Maintain documentation as evidence. The California Privacy Protection Agency (CPPA) can demand records of compliance efforts. Your data map, rights-request logs, vendor contract reviews, training records, and retention policy documentation are your evidence set. Store them in a location HR leadership and legal can access.

HR teams that inherited broken operations alongside this compliance obligation need to stabilize the foundation before building programs on top of it. See what HR triage risk mapping looks like in practice before layering compliance workflows onto an operation that hasn’t been audited.

Frequently Asked Questions

Does CPRA apply to small employers?

CPRA applies to for-profit businesses that meet at least one of three thresholds: gross annual revenue exceeding $25 million, annual buying/selling/sharing of personal information of 100,000+ consumers or households, or deriving 50%+ of annual revenue from selling personal information. Businesses below all three thresholds are not covered — but confirm with legal counsel, since some California state law obligations still apply.

Are HR rights requests different from consumer rights requests?

The rights are the same — know, delete, correct, limit SPI use, and opt out of sale or sharing — but the exemptions differ. Employment law creates carve-outs that don’t apply to consumer data: retention of records required by law, data necessary to administer benefits, records needed for legal claims. HR rights requests require legal review of applicable exemptions before response.

What is the response deadline for a CPRA rights request?

45 days from receipt of a verified request. One 45-day extension is permitted when reasonably necessary, with notice to the requester provided within the initial 45-day window. Build your workflow to the 45-day deadline. Extensions exist for genuine operational complexity, not as a default buffer.

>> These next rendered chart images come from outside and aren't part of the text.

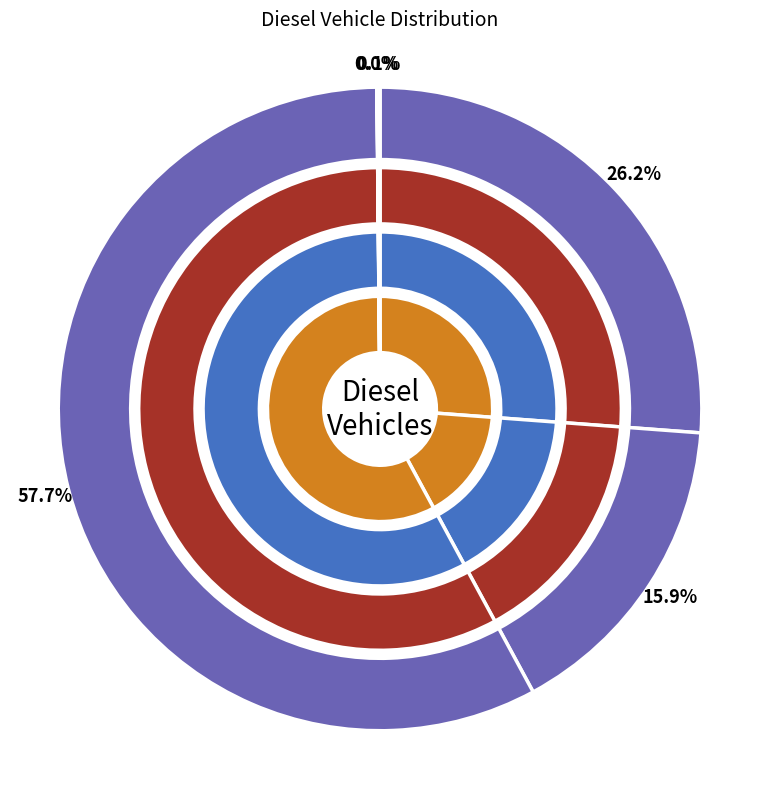

Is it true that ships is 58% of the pie?

True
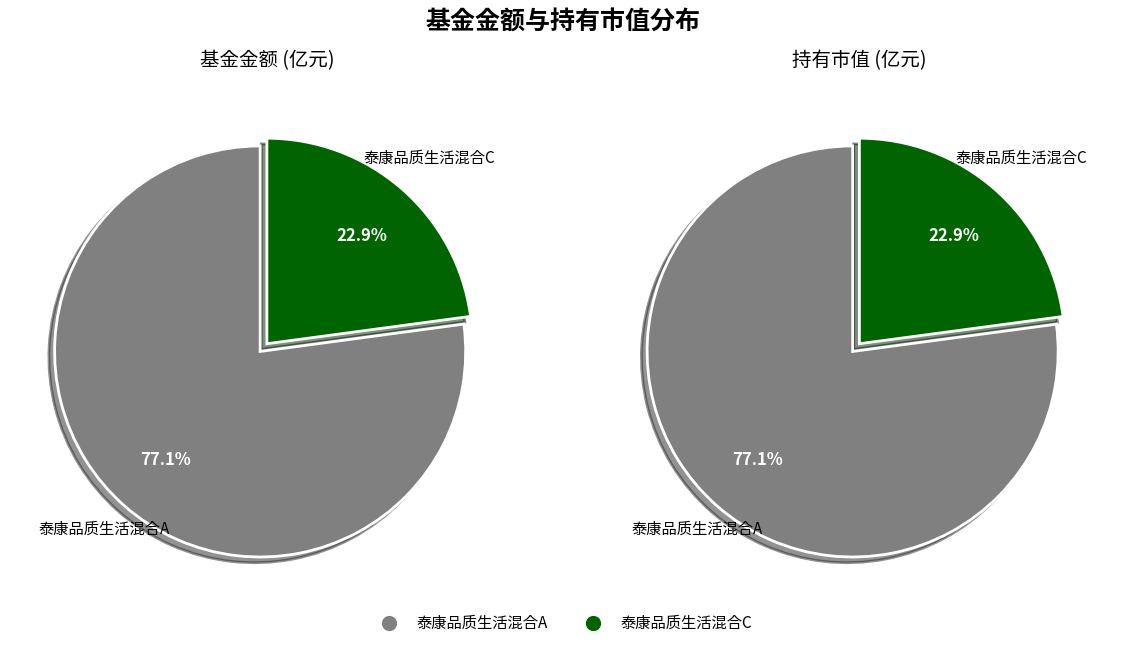

How many slices are in this pie chart?

2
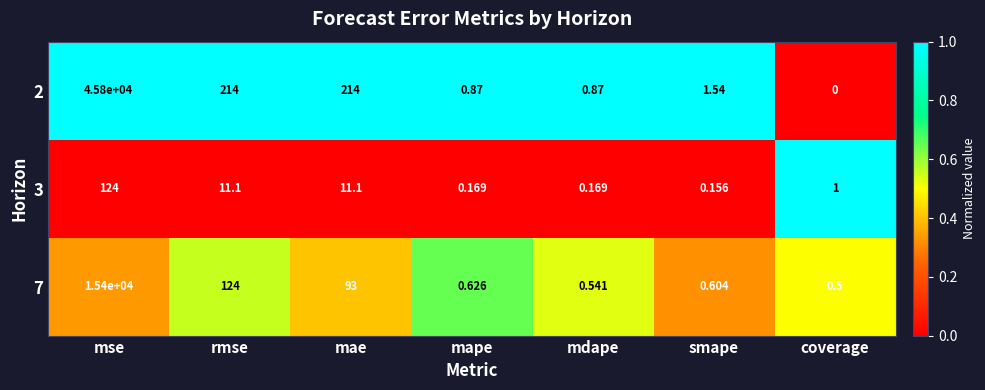

At which label does 7 reach its minimum?

coverage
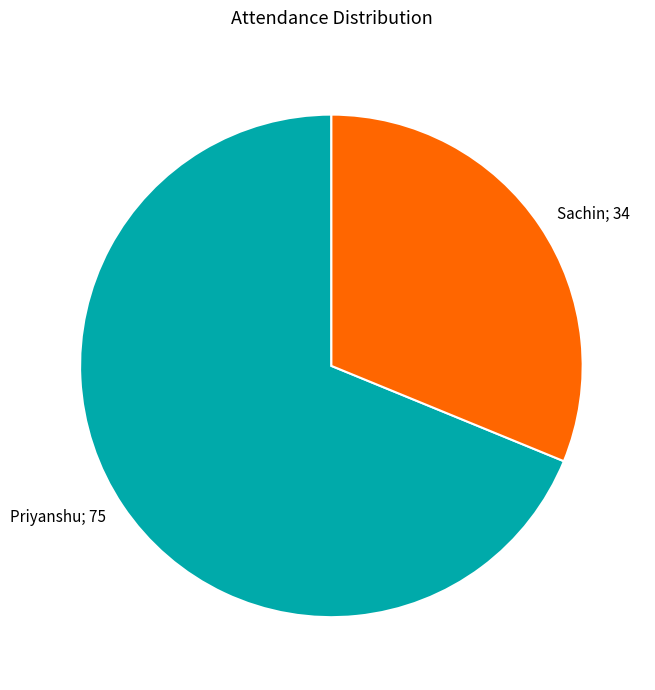

Is there any slice that represents more than half of the pie?

Yes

Does CPRA require consent to collect employee data?

No. CPRA does not require employee consent to collect personal information necessary for employment. The legal basis is employment necessity, not consent. Consent is only required for purposes outside the scope of the disclosed collection purpose, or for specific SPI categories where purpose limitation applies.

What happens if a vendor refuses to sign a CPRA-compliant contract?

A vendor that refuses to execute a compliant Data Processing Agreement is a CPRA liability. The covered business bears enforcement exposure for the vendor’s processing of employee data. Document the refusal, escalate to legal, and evaluate whether the relationship can continue. Most major HR vendors have compliant DPA templates available on request.